Healthspan is the new GDP

AI is reshaping prevention, shifting healthcare from reacting to illness to predicting it

There’s a moment in Hevolution’s new Global Healthspan Report 2025—published by the Saudi Arabia based philanthropic foundation focused on extending healthy human lifespan—when the data stops reading like a scientific snapshot and starts looking more like an economic warning. Not the familiar story of ageing populations or rising healthcare costs, but something sharper: a structural shift in how countries will compete, grow, and remain solvent in a world where people are living longer but not better. The analysis frames healthspan as a new economic imperative that will shape competitiveness and growth. If the twentieth century was defined by industrial productivity and the twenty first by digital transformation, the next competitive frontier will be the ability to extend healthy life at scale.
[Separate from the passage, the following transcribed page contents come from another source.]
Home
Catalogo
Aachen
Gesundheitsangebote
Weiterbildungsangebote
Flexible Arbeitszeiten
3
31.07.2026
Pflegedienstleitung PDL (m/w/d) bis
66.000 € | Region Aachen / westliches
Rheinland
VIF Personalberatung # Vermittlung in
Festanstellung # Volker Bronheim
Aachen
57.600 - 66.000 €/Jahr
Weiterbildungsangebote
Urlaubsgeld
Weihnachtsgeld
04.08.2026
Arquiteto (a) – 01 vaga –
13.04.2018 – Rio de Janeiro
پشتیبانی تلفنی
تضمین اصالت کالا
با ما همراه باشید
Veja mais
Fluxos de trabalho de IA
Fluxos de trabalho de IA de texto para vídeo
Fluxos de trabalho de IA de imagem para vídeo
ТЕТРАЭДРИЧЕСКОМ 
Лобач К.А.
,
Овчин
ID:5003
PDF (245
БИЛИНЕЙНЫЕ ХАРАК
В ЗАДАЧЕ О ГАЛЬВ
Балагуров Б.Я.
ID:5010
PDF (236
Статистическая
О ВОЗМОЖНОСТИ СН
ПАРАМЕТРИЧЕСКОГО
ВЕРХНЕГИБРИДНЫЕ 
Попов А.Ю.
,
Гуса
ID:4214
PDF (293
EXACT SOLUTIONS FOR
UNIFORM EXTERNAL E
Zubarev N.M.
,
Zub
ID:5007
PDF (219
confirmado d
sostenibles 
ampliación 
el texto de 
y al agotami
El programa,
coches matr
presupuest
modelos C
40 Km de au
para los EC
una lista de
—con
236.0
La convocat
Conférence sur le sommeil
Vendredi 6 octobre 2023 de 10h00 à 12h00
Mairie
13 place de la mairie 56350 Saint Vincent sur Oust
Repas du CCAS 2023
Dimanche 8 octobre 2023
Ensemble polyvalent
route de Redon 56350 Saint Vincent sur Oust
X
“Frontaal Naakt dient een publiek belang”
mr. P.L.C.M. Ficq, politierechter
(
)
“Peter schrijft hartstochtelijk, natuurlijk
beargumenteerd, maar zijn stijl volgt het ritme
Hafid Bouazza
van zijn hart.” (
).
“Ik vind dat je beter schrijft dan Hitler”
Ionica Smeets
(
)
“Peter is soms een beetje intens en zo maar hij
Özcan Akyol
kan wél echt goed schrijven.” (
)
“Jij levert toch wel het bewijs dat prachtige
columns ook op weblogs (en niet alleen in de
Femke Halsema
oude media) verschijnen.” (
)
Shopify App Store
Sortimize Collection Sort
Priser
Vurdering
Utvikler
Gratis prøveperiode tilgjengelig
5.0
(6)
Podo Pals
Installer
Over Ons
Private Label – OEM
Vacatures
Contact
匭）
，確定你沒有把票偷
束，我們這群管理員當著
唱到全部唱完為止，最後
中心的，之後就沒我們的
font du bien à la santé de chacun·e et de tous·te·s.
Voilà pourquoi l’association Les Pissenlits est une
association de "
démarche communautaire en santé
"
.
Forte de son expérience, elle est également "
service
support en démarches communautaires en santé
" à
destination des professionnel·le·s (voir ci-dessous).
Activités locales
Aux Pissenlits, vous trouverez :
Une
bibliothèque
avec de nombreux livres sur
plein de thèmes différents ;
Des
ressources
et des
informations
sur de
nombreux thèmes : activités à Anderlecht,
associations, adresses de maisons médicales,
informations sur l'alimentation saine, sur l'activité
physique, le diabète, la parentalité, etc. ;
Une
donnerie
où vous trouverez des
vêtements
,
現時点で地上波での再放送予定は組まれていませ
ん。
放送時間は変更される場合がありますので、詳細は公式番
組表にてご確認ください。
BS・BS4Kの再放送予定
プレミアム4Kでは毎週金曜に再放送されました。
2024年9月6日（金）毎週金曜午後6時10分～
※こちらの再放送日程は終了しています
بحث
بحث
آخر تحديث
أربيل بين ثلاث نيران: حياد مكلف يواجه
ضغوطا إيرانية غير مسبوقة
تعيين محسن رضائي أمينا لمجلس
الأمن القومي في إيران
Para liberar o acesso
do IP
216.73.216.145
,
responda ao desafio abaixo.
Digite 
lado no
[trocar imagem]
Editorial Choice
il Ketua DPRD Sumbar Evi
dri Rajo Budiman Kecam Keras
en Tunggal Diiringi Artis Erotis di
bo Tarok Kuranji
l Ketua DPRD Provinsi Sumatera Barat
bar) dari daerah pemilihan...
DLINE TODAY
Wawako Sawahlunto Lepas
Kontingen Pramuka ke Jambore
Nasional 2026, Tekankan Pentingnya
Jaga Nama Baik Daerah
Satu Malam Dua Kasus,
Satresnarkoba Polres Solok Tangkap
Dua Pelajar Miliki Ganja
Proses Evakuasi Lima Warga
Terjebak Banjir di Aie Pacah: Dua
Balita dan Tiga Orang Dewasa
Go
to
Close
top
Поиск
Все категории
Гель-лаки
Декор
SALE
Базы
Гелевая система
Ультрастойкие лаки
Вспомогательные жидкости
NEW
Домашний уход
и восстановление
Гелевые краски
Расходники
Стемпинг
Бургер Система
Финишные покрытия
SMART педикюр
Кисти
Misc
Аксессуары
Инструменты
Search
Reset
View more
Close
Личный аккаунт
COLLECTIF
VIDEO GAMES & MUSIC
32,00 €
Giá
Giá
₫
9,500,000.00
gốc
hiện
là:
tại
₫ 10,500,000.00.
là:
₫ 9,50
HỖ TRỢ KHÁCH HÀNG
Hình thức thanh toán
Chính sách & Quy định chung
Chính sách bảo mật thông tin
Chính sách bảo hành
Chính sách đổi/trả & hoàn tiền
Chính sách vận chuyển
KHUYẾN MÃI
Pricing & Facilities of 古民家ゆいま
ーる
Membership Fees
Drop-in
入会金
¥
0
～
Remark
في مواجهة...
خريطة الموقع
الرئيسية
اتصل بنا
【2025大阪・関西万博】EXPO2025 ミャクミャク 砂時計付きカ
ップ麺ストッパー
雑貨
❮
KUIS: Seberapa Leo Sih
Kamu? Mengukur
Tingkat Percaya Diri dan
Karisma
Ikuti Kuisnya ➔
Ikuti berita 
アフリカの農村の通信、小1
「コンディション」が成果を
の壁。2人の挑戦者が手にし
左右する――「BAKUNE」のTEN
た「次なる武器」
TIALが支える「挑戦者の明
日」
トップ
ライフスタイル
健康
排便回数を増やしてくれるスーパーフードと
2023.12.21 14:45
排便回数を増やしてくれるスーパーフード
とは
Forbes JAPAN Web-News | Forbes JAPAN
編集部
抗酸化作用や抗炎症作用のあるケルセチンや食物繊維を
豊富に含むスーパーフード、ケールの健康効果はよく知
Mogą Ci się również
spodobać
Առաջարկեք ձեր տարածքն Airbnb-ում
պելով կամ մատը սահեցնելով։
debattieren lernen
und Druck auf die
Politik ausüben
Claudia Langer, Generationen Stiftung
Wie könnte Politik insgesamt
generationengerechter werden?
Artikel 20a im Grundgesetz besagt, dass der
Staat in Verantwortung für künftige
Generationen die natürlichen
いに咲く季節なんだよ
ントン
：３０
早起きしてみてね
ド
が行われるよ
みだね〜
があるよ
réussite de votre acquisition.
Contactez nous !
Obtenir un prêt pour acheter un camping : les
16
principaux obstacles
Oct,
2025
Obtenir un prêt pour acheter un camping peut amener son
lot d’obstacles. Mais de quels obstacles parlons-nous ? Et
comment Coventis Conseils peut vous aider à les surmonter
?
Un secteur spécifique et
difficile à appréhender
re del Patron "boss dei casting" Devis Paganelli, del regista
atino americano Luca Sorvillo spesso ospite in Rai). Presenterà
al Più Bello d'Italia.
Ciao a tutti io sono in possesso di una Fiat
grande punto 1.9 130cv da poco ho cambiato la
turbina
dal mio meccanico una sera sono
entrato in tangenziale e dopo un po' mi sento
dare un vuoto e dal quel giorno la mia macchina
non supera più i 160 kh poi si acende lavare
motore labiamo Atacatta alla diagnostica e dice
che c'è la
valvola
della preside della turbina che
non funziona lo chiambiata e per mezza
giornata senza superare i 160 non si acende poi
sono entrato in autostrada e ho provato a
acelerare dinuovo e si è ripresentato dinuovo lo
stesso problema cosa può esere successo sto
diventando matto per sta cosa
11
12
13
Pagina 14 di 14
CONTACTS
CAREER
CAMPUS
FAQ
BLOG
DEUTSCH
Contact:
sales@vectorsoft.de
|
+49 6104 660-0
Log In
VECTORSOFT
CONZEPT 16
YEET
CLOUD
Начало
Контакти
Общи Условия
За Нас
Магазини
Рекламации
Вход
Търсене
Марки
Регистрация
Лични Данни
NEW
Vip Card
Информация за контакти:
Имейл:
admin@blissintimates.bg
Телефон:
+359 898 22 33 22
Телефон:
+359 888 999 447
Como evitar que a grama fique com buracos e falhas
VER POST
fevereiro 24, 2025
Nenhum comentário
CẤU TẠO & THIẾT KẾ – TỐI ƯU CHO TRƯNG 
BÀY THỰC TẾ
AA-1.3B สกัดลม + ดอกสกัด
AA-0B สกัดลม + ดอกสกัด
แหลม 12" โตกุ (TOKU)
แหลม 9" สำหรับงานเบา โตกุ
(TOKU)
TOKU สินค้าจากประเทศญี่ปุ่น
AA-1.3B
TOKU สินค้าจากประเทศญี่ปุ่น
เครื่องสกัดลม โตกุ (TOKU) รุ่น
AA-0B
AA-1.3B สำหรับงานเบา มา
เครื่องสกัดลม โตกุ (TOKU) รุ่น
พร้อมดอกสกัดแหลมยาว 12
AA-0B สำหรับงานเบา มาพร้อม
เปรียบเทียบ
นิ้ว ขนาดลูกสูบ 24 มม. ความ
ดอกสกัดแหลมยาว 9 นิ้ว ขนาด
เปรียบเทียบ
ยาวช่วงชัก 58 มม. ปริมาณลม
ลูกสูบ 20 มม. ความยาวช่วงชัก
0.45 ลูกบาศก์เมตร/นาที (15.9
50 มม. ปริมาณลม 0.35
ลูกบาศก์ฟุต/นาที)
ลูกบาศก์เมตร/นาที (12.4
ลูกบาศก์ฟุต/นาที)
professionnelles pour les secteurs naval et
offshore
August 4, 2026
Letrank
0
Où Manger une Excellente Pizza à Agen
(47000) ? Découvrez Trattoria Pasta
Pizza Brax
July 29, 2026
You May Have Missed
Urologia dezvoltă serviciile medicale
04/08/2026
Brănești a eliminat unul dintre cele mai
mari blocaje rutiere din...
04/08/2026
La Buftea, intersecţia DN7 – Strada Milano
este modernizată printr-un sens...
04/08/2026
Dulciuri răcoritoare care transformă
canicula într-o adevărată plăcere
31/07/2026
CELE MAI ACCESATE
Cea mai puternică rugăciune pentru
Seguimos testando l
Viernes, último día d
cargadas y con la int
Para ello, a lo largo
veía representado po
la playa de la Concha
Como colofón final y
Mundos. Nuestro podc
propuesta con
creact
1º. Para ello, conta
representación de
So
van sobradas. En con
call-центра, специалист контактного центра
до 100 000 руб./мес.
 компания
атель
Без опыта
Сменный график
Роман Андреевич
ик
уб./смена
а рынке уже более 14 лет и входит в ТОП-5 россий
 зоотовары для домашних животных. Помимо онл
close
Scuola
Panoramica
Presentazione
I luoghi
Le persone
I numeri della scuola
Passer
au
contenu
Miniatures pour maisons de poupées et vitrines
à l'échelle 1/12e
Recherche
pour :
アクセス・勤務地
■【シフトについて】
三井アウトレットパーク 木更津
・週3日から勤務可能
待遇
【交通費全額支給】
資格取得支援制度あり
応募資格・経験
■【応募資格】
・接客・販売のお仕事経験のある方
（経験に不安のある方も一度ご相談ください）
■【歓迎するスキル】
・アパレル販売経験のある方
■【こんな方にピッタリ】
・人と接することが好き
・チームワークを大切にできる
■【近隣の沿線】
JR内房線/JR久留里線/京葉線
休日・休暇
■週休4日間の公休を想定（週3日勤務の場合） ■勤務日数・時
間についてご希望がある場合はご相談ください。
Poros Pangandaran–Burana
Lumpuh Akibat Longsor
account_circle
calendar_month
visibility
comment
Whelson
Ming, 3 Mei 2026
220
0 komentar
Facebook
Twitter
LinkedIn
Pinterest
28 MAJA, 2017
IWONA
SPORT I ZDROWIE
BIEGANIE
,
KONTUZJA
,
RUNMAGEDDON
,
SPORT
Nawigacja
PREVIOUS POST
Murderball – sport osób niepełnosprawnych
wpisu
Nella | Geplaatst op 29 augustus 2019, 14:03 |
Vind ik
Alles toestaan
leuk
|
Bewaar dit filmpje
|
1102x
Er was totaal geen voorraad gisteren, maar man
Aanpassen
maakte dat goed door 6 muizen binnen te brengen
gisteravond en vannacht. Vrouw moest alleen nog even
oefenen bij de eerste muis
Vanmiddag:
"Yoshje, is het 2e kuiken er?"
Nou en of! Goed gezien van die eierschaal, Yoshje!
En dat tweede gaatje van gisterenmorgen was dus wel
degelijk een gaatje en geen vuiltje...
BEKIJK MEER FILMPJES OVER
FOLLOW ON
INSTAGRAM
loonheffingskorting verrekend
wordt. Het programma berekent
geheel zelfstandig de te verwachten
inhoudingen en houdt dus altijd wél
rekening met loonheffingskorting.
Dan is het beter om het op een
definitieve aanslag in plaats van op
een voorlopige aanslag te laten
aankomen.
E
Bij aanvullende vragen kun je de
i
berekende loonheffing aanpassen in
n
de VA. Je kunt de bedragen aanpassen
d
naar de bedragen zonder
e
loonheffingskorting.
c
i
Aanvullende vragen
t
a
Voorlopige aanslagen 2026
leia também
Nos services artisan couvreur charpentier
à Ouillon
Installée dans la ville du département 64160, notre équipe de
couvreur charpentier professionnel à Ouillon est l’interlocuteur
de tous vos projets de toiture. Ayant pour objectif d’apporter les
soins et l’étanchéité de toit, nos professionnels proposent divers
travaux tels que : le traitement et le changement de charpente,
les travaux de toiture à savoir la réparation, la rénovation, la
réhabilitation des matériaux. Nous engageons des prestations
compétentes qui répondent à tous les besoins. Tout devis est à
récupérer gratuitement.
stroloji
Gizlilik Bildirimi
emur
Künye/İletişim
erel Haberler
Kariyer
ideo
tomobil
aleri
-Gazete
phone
Now in its second edition, the publication is unusually clear eyed about the stakes. Across the twenty three country survey, public expectations are rising fast: eighty per cent of respondents say governments should fund preventive health strategies, yet only one in four believes they will. It is a rare moment where citizens and medical professionals are aligned in recognising the urgency, but doubtful that political systems can respond quickly enough. And this is where the analysis sharpens. If governments do not lead, the economic consequences compound. Fewer healthy workers, higher dependency ratios, spiralling costs of chronic disease. What appears at first glance to be a healthcare problem is, in reality, a macroeconomic one.

Investment in evidence based healthspan science, including senotherapeutics, biomarkers, artificial intelligence enabled diagnostics, and metabolic interventions, more than doubled in 2024, reaching seven point three billion dollars. Yet even with this growth, the sector remains severely under invested relative to the scale of the challenge. Early stage financing is falling, creating a widening gap between promising discoveries and the capital required to bring them to market. Investors cite regulatory ambiguity, a shortage of specialised talent, and difficulty separating robust science from online noise. Ideas are accelerating, but the systems surrounding them are not.

“Health is the greatest long-term investment any society can make.”


Dr. Mehmood Khan, Hevolution Foundation

The scientific momentum itself is compelling. The report documents advances in mRNA vaccines adapted to ageing immune systems, senolytics that target the cellular debris of ageing, CRISPR screens uncovering gene pathways linked to cognitive decline, and metabolic compounds showing protective effects across multiple hallmarks of ageing. Biomarkers—epigenetic, proteomic, and digital—are presented as the foundational layer on which future gains in healthy longevity will depend. Without them, healthspan remains guesswork; with them, it becomes measurable, predictable, and ultimately engineerable. Standards are still emerging, but collaborations aimed at alignment are growing rapidly.

One of the most striking sections explores the influence of artificial intelligence on prevention and care. Rather than focusing solely on faster drug discovery, the analysis maps how machine learning is reshaping the entire value chain: earlier diagnostics, personalised risk modelling, more efficient clinical trials, and a broader shift from reacting to disease to forecasting it. Yet a significant tension remains. Around a third of both consumers and medical professionals feel uneasy about artificial intelligence diagnosing illness or guiding clinical decisions. For this technology to become a genuine accelerator of healthy longevity, data ecosystems built around transparency, equity, and representation will be essential.

Healthspan is emerging as a new economic engine, redefining how nations plan for growth

Trust, in fact, emerges as one of the dominant themes. Trust in scientific evidence over unregulated longevity claims. Trust in institutions safeguarding sensitive data. Trust in clinical standards at a moment when influencers can shape public behaviour more than physicians. Several experts warn that hype now poses one of the field’s most serious risks. Consumers struggle to distinguish credible interventions from empty promises; investors hesitate; policymakers lack clear targets for regulation. Without evidence led frameworks, the healthspan agenda risks losing credibility just as its scientific foundation becomes strongest.

Yet the broader outlook is optimistic. Hevolution highlights meaningful policy leadership emerging in Saudi Arabia, large scale prevention programmes in Singapore and the United Kingdom, rising public willingness to participate in research, and a global cohort of early adopters driving demand for early stage diagnostics. The message is direct: delivering longer, healthier lives is complex, but the economic, social, and human returns are transformative.

What this year’s Global Healthspan Report ultimately offers is not only analysis but a shift in perspective. Extending the years of life spent in good health is not a medical luxury or a futuristic niche. It is the defining economic strategy of the next decade. The countries that recognise this first will shape the future. Those that delay will feel the consequences much sooner than they expect.